The NCP, for its part, remains sceptical of the BNP’s intentions toward Hasina and the AL, particularly given the BNP’s publicly stated opposition to banning political parties. During the campaign, NCP spokesperson Asif Mahmud Shojib Bhuyain alleged that a BNP government would be reluctant to pursue accountability for the killings associated with the 2024 mass uprising. He further claimed that the BNP would allow Hasina’s children to re-enter politics, arguing that by granting Hasina political space in the past, Tarique’s father – BNP founder and former President Ziaur Rahman – had committed a “historic mistake”. That decision, he said, had cost Bangladesh dearly, adding that even Khaleda Zia (Tarique’s mother and former Prime Minister) had ultimately paid a heavy political price. In a particularly stark formulation, Asif asserted that “at this point, BNP coming to power and Awami League coming to power mean the same thing,” alleging that the BNP had already reached an implicit understanding with its old adversary.
Ironically, even as it questions the intentions of others, the NCP has faced internal turbulence of its own. At least 19 of its leaders resigned in protest against the party’s electoral alliance with the BJI – a reminder that in Bangladesh’s shifting political terrain, ideological boundaries remain contested and alliances inherently unstable.
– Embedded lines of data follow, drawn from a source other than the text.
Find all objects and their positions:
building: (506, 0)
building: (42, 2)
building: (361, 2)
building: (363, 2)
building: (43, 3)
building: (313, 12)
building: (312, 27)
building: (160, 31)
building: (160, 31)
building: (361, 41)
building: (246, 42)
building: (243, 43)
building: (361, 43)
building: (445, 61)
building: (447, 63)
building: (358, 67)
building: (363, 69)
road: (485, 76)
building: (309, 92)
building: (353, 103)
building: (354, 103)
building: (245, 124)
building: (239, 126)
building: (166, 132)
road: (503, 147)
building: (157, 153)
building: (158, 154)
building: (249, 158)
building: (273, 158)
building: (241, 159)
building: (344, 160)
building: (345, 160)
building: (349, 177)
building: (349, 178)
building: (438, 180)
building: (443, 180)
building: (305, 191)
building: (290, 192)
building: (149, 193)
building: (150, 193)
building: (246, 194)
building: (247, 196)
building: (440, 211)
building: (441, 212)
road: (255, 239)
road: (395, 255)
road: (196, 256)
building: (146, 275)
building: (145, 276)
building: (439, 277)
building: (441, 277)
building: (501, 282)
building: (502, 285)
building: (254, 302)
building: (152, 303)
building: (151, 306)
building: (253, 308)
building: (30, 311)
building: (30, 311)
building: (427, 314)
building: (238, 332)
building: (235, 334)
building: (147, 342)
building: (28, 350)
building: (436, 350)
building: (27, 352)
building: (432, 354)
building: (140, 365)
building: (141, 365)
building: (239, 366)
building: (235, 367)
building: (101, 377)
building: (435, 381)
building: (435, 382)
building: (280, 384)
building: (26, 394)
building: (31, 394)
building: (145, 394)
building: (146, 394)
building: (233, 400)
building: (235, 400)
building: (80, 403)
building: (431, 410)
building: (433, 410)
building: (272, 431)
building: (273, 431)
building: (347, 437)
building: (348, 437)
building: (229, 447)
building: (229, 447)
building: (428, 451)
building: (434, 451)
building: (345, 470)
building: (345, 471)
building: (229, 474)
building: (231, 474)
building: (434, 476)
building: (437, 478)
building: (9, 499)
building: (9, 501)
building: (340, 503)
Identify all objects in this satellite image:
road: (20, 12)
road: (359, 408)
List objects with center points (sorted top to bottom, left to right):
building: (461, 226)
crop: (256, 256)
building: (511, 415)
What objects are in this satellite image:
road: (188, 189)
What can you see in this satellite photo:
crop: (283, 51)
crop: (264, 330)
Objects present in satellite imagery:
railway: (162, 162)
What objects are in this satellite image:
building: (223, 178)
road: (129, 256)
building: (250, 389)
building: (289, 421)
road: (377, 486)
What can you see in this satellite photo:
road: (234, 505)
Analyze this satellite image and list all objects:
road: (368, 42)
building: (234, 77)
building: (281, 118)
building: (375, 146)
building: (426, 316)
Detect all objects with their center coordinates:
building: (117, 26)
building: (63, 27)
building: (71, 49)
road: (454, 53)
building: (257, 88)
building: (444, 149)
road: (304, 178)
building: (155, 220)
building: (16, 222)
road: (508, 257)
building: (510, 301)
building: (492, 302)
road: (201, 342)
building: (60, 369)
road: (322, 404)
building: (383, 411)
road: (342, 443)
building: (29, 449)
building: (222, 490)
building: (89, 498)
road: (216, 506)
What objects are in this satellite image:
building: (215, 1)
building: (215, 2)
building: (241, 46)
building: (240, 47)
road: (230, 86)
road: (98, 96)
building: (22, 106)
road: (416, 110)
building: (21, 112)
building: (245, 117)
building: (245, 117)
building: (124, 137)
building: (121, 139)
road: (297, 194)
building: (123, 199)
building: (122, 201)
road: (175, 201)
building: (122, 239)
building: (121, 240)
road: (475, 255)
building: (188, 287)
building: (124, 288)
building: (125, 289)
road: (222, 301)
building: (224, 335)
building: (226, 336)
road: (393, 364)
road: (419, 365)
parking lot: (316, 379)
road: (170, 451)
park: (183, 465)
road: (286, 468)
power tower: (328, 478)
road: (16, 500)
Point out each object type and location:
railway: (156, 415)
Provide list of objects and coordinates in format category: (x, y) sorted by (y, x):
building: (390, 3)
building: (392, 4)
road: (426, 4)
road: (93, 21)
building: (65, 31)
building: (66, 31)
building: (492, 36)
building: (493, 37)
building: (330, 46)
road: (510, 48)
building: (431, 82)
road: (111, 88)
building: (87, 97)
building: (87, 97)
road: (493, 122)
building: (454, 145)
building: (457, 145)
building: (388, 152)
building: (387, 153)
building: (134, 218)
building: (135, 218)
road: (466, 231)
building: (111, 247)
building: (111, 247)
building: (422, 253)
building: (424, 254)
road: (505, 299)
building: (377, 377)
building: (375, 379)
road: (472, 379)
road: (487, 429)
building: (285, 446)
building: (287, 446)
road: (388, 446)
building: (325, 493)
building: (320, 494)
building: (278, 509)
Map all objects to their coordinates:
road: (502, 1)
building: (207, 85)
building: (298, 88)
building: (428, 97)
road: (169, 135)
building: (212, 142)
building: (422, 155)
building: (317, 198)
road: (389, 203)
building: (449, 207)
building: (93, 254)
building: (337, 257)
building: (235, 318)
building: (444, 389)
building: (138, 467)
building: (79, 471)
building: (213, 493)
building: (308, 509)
The BNP may not face an immediate threat from these developments, but it would be unwise to dismiss them. Both the BJI and the NCP have shown a propensity for strident public positioning and could yet challenge the government on contentious questions of accountability, legitimacy and political space. More than anyone else, Tarique’s own long years in exile should remind him how swiftly fortunes can reverse in Bangladesh’s unforgiving political arena. Hasina and the AL remain consequential actors, capable of mobilising memory, organisation and grievance. The BNP’s sweeping victory, decisive though it is, has unfolded in the conspicuous absence of its principal and historic rival. A mandate secured without that contest carries its own ambiguities. How long can political space remain closed to Hasina and the AL? And does this moment signal the return of stability – or merely a pause in Bangladesh’s recurring cycle of confrontation and upheaval?